● **Tujuan a**
Sebutkan semua kabupaten dan kota yang disebut dalam teks tentang APM pendidikan menengah di bawah ini.

● **Blok Teks**

Apabila dilihat setiap tahun ajaran, pada Tahun Ajaran 2013/2014, Kabupaten/Kota yang memiliki APM pendidikan menengah terendah yaitu Kabupaten Sukabumi sedangkan Kabupaten/Kota yang memiliki APM pendidikan menengah tertinggi yaitu Kota Sukabumi. Pada Tahun Ajaran 2014/2015, posisi APM pendidikan menengah tidak berbeda dengan tahun sebelumnya, yaitu terendah di Kabupaten Sukabumi dan tertinggi di Kota Sukabumi. Berdasarkan peringkat terendah dan tertinggi dua tahun ajaran tersebut, dapat disimpulkan bahwa meskipun dua wilayah terletak pada posisi yang dekat, yaitu Kabupaten Sukabumi dan Kota Sukabumi, nilai APM dapat berbeda signifikan. Sementara pada Tahun Ajaran 2015/2016, Kabupaten/Kota yang memiliki APM pendidikan menengah terendah yaitu Kabupaten Cianjur dan Kabupaten/Kota yang memiliki APM pendidikan menengah tertinggi yaitu Kota Bogor.

● **Tujuan b**
Sajikan seluruh isi catatan, mulai dari baris yang memuat "Which event on" sampai akhir catatan, sebagai tabel Markdown dengan kolom No dan Baris. Lewati baris kosong.

● **Data Tersedia**

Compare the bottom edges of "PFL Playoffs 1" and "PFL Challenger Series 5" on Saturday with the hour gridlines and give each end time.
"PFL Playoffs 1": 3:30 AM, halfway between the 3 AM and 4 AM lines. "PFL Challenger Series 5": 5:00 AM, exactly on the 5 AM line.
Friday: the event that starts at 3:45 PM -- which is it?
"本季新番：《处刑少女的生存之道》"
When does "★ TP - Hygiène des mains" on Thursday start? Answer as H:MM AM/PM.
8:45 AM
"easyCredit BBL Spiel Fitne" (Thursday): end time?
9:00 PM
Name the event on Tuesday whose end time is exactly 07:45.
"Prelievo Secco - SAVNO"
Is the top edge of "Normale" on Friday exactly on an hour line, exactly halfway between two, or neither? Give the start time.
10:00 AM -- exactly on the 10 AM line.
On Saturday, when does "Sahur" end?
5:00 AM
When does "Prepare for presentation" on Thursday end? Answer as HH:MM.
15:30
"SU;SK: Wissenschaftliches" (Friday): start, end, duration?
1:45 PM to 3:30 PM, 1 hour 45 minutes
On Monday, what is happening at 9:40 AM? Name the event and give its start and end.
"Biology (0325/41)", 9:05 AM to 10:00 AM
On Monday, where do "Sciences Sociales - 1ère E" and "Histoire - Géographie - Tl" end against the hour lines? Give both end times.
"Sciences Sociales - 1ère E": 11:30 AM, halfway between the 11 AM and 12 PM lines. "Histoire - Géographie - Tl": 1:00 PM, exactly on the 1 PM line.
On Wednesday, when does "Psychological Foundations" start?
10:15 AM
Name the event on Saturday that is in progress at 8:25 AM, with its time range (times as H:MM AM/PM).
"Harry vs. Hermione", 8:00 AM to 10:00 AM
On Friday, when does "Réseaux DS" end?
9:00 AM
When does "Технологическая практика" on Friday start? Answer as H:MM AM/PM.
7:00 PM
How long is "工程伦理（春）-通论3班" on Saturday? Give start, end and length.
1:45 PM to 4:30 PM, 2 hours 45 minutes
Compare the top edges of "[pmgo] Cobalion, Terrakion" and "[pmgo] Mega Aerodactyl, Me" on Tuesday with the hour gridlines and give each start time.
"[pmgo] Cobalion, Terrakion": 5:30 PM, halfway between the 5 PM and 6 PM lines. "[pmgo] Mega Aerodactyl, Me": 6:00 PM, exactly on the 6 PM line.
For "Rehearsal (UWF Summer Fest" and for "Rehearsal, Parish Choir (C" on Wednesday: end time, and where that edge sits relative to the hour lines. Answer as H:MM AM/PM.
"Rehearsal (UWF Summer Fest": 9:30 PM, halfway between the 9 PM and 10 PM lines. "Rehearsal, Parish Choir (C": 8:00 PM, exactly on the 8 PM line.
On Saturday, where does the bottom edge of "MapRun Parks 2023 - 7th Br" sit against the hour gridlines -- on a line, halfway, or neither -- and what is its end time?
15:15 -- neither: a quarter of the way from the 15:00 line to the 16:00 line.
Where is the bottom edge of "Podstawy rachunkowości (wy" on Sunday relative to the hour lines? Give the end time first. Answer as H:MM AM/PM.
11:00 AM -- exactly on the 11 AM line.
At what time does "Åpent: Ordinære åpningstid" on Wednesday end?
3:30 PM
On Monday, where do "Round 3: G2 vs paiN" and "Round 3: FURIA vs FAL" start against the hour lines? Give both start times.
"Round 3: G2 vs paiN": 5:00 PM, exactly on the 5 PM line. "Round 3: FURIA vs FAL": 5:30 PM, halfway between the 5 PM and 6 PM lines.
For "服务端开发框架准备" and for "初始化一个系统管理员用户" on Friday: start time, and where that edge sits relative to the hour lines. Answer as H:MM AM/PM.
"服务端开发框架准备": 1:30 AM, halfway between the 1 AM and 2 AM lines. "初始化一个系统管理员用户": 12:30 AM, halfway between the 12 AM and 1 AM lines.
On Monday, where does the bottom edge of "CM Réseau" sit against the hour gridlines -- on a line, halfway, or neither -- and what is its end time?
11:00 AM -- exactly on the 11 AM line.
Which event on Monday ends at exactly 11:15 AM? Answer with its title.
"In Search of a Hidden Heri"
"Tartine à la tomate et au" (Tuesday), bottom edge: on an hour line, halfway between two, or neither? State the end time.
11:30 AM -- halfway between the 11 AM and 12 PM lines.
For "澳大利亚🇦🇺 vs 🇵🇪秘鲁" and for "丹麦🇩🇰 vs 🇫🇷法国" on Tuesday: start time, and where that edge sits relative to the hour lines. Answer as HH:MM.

● **Jawaban Lengkap a**
Kabupaten Sukabumi, Kota Sukabumi, Kabupaten Cianjur, dan Kota Bogor.

● **Jawaban Lengkap b**
| No | Baris |
|---|---|
| 1 | Which event on Monday ends at exactly 11:15 AM? Answer with its title. |
| 2 | "In Search of a Hidden Heri" |
| 3 | "Tartine à la tomate et au" (Tuesday), bottom edge: on an hour line, halfway between two, or neither? State the end time. |
| 4 | 11:30 AM -- halfway between the 11 AM and 12 PM lines. |
| 5 | For "澳大利亚🇦🇺 vs 🇵🇪秘鲁" and for "丹麦🇩🇰 vs 🇫🇷法国" on Tuesday: start time, and where that edge sits relative to the hour lines. Answer as HH:MM. |